Genocídio e governador do Amazonas ficam de fora
Calheiros planejkava sugerir o indiciamento de Bolsonaro pelos crimes de genocídio dos povos indígenas e de homicídio qualificado. Mas, depois da pressão de colegas de seu grupo político quanto ao peso dos termos e de discussões técnicas, decidiu dar um passo atrás. O genocídio entrou no âmbito dos crimes contra a humanidade e o homicídio qualificado, no de epidemia. “Homicídio doloso qualificado, pela legislação, é algo cometido contra alguém identificado. São mais de 600.000 vítimas. Ou seja, é algo que não se sustentaria. Então, saiu. Mas ficou o crime de epidemia com resultado morte, que tem caráter coletivo”, explicou um técnico da CPI.
“Preferimos ter um relatório forte, contundente, que seja aprovado pela maioria para, em seguida, exigirmos a apuração dos crimes e a punição dos envolvidos”, ressaltou o vice-presidente da comissão, Randolfe Rodrigues (Rede-AP). Na visão dele, apesar do aparente alinhamento do procurador-geral da República, Augusto Aras, com o presidente da República, não haverá maneira de Bolsonaro se esquivar de futuras denúncias criminais. “O PGR receberá um relatório com todos os elementos necessários para dar encaminhamento às investigações.”
Além da não caracterização do genocídio, outra ausência que gerou queixas entre os senadores opositores foi o não indiciamento do governador do Amazonas, Wilson Lima (PSC). Dois senadores amazonenses, Eduardo Braga (MDB) e Omar Aziz (PSD) cobraram publicamente Calheiros para incluir Lima no rol dos indiciados. Trataria-se de mais do que uma questão política —ambos são de grupos políticos distintos do governador—, pois tem valor humanitária, já que Manaus sofreu uma crise de abastecimento de oxigênio em janeiro que resultou na dezena de mortes de pacientes internados com covid-19.

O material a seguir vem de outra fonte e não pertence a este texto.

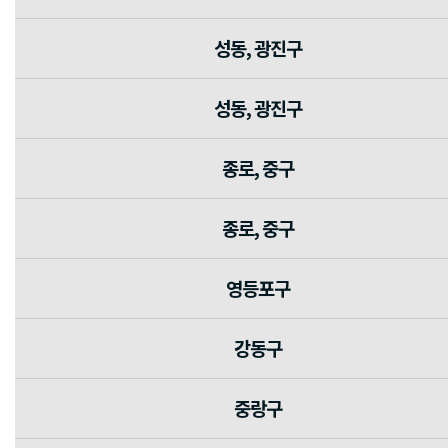
성동, 광진구
성동, 광진구
종로, 중구
종로, 중구
영등포구
강동구
중랑구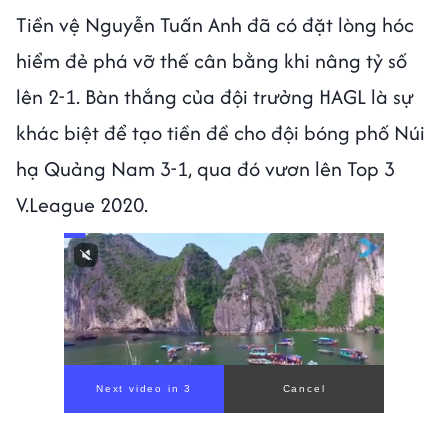
Tiền vệ Nguyễn Tuấn Anh đã có đặt lòng hóc
hiểm đẻ phá vỡ thế cân bằng khi nâng tỷ số
lên 2-1. Bàn thắng của đội trưởng HAGL là sự
khác biệt để tạo tiền đề cho đội bóng phố Núi
hạ Quảng Nam 3-1, qua đó vươn lên Top 3
V.League 2020.
Next video in 1
Cancel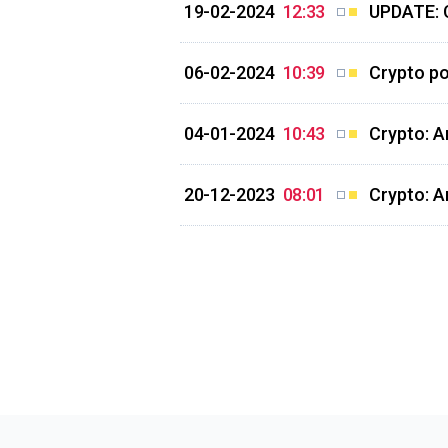
19-02-2024
12:33
UPDATE: Cr
06-02-2024
10:39
Crypto po
04-01-2024
10:43
Crypto: A
20-12-2023
08:01
Crypto: A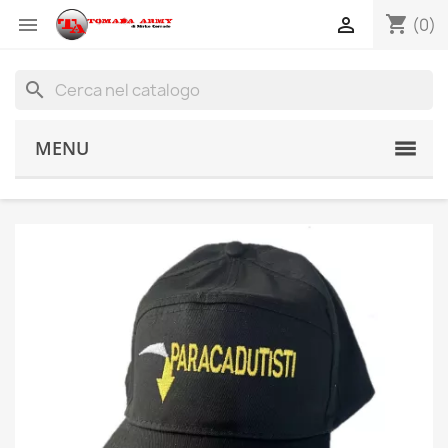
shopping_cart


(0)
search
MENU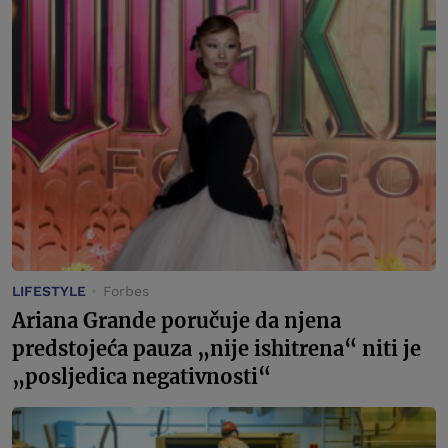
LIFESTYLE
Forbes
Ariana Grande poručuje da njena
predstojeća pauza „nije ishitrena“ niti je
„posljedica negativnosti“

A inclusão de Lima no relatório final ainda pode ocorrer até a próxima terça-feira. O relator disse que está à disposição para algumas modificações. Após a possível aprovação do documento, os senadores montarão um Observatório do Senado para cobrar o andamento das apurações junto aos órgãos responsáveis. Para o dia 27 eles prometem um ato na Procuradoria-Geral da República, onde entregarão oficialmente o parecer. E ainda neste ano pretendem fazer o mesmo junto ao Tribunal Penal Internacional. A busca por punições está apenas começando.